Turkey, the EU and the Middle East

Turkey, the EU and the Middle East

Turkey has been under criticism for some time for becoming too involved in Middle Eastern affairs, thus distancing itself from the European Union and generally the Western world.

Of course, it takes two to tango, and it’s a fact that Turkey’s inclination to get more involved in Middle East affairs coincides with strong messages from within the EU from the mid-2000s onward that Turkey was not wanted as a full member.

There was also the Arab Spring factor, which excited (then Prime Minister, now President) Tayyip Eroğan about a “democratic Islamic” political wave, probably to be led by the Muslim Brotherhood in Tunisia, Egypt and Syria. That did not happen. Turkey is now hosting some 1.6 million Syrian refugees and dealing with terrible border security problems, especially after the emergence of a new-generation wave of terror by the Islamic State of Iraq and the Levant (ISIL).

A recent poll showed that more than 50 percent of Turks supported the EU membership target, after much lower results over the last three years.

After being elected president and promoting Foreign Minister Ahmet Davutoğlu as his successor in the ruling Justice and Development Party (AK Parti), Erdoğan decided to try to get closer to the EU once again. Bringing Mevlut Çavuşoğlu, a former president of the Council of Europe’s Parliamentary Assembly, to the Foreign Ministry, and former diplomat Volkan Bozkır as the new EU minister, were among the indications of the government’s renewed will to resume relations.

Despite accumulated problems and the widening gap between Turkey and the EU, the government seems happy to have got a positive response from Brussels to its moves, reflected in the Dec. 8 meeting in Ankara.

The EU delegation yesterday had a high-level profile. It was headed by Federica Mogherini, the High Representative of the EU for Foreign Affairs and Security Policy; who came with Johannes Hahn, the EU Commissioner Responsible for European Neighborhood Policy and Enlargement Negotiations; and Christos Stylianides, the EU Commissioner Responsible for Humanitarian Aid and Crisis Management.

This was an interesting combination, because Styliandes is Cypriot and the Cyprus issue remains the biggest problem between the EU and Turkey. A number of negotiation chapters cannot be opened because of the Greek Cypriot veto.

However, Mogherini expressed hope that chapter 17 on financial policies could be opened soon, as France had lifted its block on it.

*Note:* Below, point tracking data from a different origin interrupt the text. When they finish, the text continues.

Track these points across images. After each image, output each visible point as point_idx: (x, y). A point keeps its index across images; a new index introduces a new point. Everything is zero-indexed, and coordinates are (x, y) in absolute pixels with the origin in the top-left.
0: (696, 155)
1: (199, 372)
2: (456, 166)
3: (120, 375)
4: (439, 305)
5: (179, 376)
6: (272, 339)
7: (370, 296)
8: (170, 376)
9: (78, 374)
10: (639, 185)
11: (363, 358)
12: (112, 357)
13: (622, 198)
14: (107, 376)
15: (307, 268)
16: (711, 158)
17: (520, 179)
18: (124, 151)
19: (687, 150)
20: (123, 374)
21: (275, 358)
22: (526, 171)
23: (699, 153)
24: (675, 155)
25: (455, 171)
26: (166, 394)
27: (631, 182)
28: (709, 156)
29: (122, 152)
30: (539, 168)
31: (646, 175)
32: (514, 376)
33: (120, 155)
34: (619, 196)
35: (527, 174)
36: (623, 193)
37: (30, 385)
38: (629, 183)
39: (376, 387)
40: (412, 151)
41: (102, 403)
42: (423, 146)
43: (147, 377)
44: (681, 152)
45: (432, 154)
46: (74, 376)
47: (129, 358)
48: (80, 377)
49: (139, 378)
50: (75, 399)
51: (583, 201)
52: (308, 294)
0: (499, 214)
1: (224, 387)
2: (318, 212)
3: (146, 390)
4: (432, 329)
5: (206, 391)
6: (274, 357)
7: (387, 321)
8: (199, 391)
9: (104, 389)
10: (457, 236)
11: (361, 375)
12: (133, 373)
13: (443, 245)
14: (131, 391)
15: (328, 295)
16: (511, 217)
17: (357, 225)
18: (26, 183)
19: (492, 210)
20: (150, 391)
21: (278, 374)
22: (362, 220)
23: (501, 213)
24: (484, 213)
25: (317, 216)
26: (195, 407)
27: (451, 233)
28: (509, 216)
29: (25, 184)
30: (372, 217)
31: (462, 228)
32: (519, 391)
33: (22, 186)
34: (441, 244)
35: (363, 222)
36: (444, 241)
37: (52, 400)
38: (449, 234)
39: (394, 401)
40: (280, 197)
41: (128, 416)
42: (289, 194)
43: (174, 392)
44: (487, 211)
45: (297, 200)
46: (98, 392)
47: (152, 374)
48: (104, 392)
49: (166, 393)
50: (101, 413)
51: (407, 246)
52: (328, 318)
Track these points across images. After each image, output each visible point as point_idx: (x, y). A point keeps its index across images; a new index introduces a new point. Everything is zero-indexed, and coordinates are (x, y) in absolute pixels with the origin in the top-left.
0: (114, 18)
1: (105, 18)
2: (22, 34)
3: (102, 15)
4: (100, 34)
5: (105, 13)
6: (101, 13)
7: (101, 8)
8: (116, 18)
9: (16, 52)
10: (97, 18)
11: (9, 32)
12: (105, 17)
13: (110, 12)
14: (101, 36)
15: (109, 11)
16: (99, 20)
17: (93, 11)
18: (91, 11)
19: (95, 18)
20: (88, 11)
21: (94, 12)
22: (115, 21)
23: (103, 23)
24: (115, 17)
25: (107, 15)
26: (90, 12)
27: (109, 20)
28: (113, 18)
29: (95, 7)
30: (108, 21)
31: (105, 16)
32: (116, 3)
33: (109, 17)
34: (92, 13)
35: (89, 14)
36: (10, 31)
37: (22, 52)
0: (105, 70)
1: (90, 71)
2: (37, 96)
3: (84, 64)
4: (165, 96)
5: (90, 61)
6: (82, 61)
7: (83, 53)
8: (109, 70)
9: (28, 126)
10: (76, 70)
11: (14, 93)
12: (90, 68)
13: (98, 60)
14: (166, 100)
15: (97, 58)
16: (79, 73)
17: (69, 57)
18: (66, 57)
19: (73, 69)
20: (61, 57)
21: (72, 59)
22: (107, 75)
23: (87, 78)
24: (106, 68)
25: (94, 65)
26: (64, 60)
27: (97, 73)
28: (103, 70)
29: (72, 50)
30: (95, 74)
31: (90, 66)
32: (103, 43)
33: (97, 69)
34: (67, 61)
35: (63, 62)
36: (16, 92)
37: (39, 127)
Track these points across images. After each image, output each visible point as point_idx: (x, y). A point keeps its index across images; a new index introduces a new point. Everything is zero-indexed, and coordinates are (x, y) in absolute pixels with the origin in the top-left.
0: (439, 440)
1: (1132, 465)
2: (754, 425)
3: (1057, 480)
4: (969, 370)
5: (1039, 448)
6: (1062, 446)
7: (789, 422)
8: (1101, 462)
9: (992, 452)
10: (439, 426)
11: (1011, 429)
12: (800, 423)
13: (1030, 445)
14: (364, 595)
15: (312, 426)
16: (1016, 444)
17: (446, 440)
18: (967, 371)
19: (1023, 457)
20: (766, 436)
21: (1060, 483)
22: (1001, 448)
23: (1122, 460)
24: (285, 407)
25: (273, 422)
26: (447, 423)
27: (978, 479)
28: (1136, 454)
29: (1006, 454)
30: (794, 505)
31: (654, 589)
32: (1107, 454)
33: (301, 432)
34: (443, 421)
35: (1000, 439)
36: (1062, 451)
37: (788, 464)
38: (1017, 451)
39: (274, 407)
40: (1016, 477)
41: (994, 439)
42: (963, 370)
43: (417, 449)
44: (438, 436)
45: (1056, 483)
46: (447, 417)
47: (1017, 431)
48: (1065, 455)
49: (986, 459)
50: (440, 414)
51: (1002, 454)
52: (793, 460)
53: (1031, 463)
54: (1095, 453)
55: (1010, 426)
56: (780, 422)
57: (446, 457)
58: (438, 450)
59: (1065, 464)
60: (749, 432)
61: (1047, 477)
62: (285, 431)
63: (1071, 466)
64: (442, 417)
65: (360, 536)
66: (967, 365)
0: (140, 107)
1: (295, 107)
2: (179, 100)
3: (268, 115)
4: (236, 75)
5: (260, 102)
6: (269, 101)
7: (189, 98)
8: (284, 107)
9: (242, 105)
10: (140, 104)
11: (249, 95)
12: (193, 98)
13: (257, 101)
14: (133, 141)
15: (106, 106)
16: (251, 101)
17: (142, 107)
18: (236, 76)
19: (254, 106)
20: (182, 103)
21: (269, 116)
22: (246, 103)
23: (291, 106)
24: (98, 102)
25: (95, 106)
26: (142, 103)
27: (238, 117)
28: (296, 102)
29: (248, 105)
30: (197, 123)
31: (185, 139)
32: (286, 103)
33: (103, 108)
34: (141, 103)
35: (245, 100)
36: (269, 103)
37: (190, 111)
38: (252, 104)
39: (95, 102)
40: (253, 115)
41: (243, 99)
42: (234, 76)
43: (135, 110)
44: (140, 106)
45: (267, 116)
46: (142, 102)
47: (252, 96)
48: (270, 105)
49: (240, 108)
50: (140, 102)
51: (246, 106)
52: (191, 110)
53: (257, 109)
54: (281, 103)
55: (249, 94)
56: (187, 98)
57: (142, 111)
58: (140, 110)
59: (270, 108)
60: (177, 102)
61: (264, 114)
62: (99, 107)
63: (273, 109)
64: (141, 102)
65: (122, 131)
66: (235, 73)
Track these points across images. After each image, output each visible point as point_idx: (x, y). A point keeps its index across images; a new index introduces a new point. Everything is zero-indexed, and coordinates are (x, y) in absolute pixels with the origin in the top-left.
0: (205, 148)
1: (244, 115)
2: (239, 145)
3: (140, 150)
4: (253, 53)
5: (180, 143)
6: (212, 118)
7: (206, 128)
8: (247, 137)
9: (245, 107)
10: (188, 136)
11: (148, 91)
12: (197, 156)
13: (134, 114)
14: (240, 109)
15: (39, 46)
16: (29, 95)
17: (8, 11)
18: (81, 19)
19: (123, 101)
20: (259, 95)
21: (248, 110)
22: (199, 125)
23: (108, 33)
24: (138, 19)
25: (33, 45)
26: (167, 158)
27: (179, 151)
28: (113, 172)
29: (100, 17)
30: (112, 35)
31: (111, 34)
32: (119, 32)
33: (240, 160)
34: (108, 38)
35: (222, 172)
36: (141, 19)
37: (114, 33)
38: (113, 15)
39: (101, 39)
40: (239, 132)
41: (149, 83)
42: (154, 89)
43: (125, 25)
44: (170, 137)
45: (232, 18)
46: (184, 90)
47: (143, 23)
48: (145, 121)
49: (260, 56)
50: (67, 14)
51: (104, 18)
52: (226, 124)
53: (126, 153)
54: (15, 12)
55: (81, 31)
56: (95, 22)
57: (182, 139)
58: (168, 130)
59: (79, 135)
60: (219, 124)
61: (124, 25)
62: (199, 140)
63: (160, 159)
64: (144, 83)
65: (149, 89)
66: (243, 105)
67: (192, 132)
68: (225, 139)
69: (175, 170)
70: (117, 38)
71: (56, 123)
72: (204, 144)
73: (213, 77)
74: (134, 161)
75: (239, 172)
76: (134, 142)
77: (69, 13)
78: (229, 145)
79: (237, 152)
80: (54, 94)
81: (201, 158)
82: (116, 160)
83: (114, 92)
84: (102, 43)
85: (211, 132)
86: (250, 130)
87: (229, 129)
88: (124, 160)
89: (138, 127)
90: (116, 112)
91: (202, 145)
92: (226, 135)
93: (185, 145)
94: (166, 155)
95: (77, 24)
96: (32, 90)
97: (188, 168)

But Cyprus is not the whole story. Hopes are fading in Turkey and the EU generally about full integration within the current EU structure. More people think Turkey might have a place in a multi-speed Europe, perhaps based on the use of the euro as a national currency.

There are mixed signals from Ankara in political and social terms, too.

As Mogherini and her team were carrying out talks with their Turkish hosts, President Erdoğan was delivering a speech praising the possible introduction of compulsory Ottoman Turkish (Turkish with the Arabic script) classes in schools. The Education Ministry also adopted a result from a recent conference that said compulsory religious education should start from the very first grade, despite a recent ruling by the European Court of Human Rights that such moves discriminated against non-Sunni Muslims.

Erdoğan has been developing a “take me as I am” kind of policy in recent years, as he wins successive elections and his party becomes increasingly dominant in politics.

Turkey may fit more into a multi-speed EU model, so this could be something to be considered in the long run. Either way, the Ankara talks yesterday were useful to revive relations that have been frosty for the last few years.